I expect the leaders of Nigeria Labour Congress (NLC) and Trade  Union Congress (TUC) to prevail on government to reduce the pump price of petroleum motor spirit (PMS) and to provide enabling environment for artisans and small-scale businesses to thrive; reach agreement with the federal government to encourage domestic production in order to solve the problem of unfavourable balance of trade.  

Again, the unionists should fight for Nigerian farmers to get from government fertilisers and improved seedlings and high breed animal species for crop and livestock farmers, respectively, for increased domestic production.

We fail to remember that after independence, our currency was almost 60 dollars per one naira, particularly in 1972. The reason is that our farmers produced the foods we needed. Our industries produced the goods and even vehicles we used.

Then we had Peugeot Assembly plant in Kaduna, we had Steyr Trucks, we had Dunlop Tyres, we had Bata Shoes, and many more. All these companies have folded up due to enervating business climate, After that we developed a penchant for foreign goods and services on a journey of no return.

The demand for wage raise by the organised labour leaders is tantamount  to ignorance of the macroeconomic variables like unemployment, inflation, savings and investment as well as balance of trade. Can we not see that Nigeria’s woes started from the payment of Udoji salary awards to Nigerian workers? After the Udoji awards in the 1970s, too much money began to pursue too few goods and services leading to hyperinflation. Nigerians, after tasting the luxury money can buy, became lazy and unproductive.
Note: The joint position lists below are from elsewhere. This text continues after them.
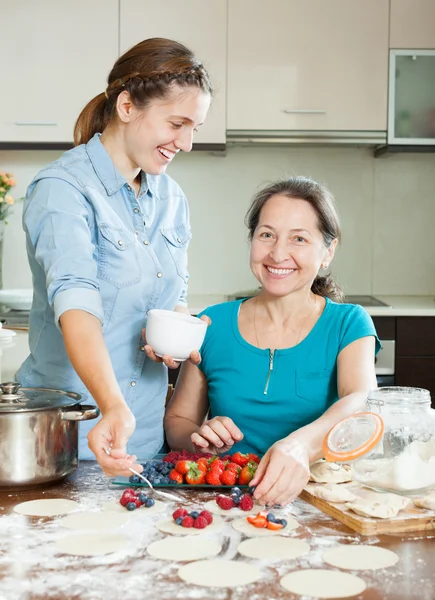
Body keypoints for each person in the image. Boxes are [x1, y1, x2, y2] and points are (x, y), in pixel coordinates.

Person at [17, 38, 212, 477]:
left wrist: (176, 335)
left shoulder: (171, 197)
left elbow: (172, 294)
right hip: (75, 436)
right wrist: (111, 407)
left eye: (195, 128)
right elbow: (76, 302)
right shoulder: (62, 189)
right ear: (127, 107)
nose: (187, 142)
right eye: (177, 123)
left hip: (144, 438)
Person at [164, 176, 380, 507]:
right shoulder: (213, 322)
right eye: (267, 235)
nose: (278, 253)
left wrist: (299, 446)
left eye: (299, 239)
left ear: (328, 251)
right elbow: (179, 421)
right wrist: (200, 441)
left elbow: (361, 400)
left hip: (317, 501)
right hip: (227, 501)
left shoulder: (348, 322)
 If, for instance, every Nigerian gets a million naira transfer payment or what some people proudly call palliative, by the morning tomorrow, every individual will feel too big to run their former businesses and would like to buy their needs from their neighbours who equally feel too big to rise to their trades.

It is unfortunate that Nigerians are wont to heap blames on their leaders. We fail to understand that the economic climate that made former Presidents Olusegun Obasanjo, Musa Yar’Adua or Goodluck Jonathan good leaders are no longer  present in the current domestic economy. 

Obasanjo, Yar’Adua or Jonathan are Bola Tinubu and Tinubu is them. I don’t think as most compatriots think about the insensitivity of President Tinubu; I still doubt a true president of a country will enjoy the luxury of sleep while citizens wallow in penury. Unless he is a sadist, which I think Tinubu is not.

A rising cost of living is a global phenomenon. It is not peculiar to Nigeria. Also, there is no basis for comparing dollars and naira. With N1000, an average Nigerian can eat in a roadside restaurant to his fill. Can an average American fill their stomach with the dollar equivalent of N1000?

Labour will have greater support base if they prevail on government to reduce costs of governance, task federal legislators to make laws to discourage corruption in public offices. Labour should prevail on the National Assembly to enact laws that will solve the lingering herders/farmers clashes and instill patriotism in youths by creating employment opportunities for them.

If this is done, the chunk of taxpayers’ money that is being wasted yearly on insurgency, banditry and other forms of violent crimes will naturally die. This will free the huge security budgets to other pressing needs of all Nigerians.

Uji, a commentator on national issues, writes from Abuja.